Seiner Ansicht nach habe das Referendum jedoch aus zwei Gründen eine enorme demokratische Bindewirkung in der britischen Politik erzeugt: “Zum einen haben alle Beteiligten vor der Volksabstimmung fest zugesagt, das Ergebnis zu akzeptieren und umzusetzen. So hat die britische Regierung unter dem damaligen Premierminister David Cameron der britischen Bevölkerung versprochen ‘This is your decision. The government will implement what you decide‘ (‘Das ist eure Entscheidung. Die Regierung wird umsetzen, was ihr entscheidet.‘). Auch nach dem Referendum haben alle großen Parteien zugesagt, das Ergebnis zu respektieren“, erinnert von Ondarza. Darüber hinaus habe es mit 72,2 Prozent eine höhere Wahlbeteiligung gegeben als bei allen anderen britischen Wahlen seit 1992 und mit 17,4 Mio. Stimmen hätten mehr Briten für den Brexit gestimmt als für Tony Blair oder Margaret Thatcher auf dem jeweiligen Zenit ihrer Macht. Nach Ansicht des Experten trägt diese politische Bindewirkung auch zur aktuellen konstitutionellen Krise in Großbritannien bei. “Nachdem das Parlament bisher keinen Weg gefunden hat, den Brexit umzusetzen, werfen viele Brexit-Befürworter dem Parlament vor, sich gegen den Willen des Volkes zu stellen“, sagt von Ondarza.

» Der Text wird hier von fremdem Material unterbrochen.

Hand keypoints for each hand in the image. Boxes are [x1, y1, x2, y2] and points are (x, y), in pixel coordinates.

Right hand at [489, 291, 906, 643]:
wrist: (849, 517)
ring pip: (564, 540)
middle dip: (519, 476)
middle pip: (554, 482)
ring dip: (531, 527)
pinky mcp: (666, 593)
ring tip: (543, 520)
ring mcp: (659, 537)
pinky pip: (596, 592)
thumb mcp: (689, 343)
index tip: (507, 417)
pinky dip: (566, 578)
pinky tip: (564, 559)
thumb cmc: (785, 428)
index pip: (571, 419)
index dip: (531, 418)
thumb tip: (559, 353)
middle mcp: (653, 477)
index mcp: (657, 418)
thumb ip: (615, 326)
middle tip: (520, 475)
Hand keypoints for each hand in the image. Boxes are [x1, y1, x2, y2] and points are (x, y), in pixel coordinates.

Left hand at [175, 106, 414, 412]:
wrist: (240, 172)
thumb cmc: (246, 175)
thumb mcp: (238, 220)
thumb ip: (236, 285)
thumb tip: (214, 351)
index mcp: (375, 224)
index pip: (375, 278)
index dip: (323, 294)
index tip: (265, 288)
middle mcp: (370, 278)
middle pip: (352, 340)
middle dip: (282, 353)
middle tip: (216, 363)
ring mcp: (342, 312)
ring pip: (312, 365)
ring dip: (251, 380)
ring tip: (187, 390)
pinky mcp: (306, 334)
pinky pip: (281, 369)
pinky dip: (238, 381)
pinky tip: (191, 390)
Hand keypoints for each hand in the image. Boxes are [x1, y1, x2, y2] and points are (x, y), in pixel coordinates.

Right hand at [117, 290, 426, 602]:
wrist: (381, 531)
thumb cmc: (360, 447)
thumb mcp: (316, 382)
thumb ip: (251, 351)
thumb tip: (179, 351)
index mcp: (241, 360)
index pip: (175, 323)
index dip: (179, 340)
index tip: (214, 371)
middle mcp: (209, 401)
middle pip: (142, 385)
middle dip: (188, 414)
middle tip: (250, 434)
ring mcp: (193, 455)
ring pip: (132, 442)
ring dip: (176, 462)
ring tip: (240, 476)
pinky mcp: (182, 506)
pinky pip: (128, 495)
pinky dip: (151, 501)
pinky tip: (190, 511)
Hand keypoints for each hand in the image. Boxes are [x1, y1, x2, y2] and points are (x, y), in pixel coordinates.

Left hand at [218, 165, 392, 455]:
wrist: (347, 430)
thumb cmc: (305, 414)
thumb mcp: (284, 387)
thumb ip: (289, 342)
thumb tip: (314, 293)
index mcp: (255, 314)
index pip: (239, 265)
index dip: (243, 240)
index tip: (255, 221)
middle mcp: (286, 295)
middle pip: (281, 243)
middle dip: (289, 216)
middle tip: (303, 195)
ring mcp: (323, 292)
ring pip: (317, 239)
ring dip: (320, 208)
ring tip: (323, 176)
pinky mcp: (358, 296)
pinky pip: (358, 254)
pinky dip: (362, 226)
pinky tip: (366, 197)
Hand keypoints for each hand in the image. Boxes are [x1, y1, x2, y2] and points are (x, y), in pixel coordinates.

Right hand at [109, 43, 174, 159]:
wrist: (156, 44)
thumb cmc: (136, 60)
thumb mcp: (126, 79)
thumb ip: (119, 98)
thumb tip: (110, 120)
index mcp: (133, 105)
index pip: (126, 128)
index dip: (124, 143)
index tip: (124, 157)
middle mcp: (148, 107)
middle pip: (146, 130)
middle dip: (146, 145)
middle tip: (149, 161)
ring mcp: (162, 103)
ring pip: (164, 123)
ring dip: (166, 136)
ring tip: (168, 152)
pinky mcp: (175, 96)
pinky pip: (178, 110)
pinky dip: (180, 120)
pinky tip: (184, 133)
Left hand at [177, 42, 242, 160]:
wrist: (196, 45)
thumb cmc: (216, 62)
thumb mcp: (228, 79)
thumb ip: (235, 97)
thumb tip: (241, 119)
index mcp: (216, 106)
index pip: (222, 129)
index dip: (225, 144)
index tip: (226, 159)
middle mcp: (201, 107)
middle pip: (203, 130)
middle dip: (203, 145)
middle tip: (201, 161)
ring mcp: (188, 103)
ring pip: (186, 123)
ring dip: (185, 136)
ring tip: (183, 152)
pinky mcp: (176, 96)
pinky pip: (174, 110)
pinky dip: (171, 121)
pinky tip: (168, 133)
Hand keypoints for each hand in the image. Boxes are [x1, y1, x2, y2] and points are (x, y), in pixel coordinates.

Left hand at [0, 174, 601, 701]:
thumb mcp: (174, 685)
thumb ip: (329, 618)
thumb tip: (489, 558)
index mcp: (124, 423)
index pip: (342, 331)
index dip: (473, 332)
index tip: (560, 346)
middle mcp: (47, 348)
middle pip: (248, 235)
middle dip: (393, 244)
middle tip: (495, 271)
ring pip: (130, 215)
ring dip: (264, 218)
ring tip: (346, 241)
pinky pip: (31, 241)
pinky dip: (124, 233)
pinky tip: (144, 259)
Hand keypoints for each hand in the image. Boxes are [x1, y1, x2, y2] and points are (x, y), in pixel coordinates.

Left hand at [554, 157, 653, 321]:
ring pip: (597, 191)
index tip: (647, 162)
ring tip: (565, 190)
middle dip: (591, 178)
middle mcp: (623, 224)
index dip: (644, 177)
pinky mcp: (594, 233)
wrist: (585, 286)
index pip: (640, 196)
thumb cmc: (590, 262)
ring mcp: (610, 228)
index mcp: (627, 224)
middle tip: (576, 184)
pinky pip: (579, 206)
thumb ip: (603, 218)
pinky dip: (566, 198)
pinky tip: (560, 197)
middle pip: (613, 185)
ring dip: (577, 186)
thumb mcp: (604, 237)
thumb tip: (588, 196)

Kühnerts Schlagzeilen-Wunsch in der englischen Übersetzung

Eine Schlagzeile, die sich Kevin Kühnert am kommenden Freitag in der britischen Presse wünscht, ist, “dass ein vernünftiges Mehr an Zeit gewonnen wurde, um die Briten noch einmal neu entscheiden zu lassen, mit einem zweiten Referendum.“

Der britische Journalist Grahame Lucas, vielen als Großbritannien-Experte auf "phoenix" bekannt, hätte diesen Satz für eine britische Zeitung wie folgt übersetzt: "A reasonable extra time has been gained to let the British decide once again, with a second referendum." Denkbar wäre auch: "Enough time has been gained for the British to hold a second referendum."

Da natürlich beide Sätze für eine Zeitungsschlagzeile zu lang sind, schlägt Lucas vor, Kühnerts Wunsch kürzer und prägnanter auszudrücken: "Time gained – new vote!" oder aber auch: "Time gained for a second vote".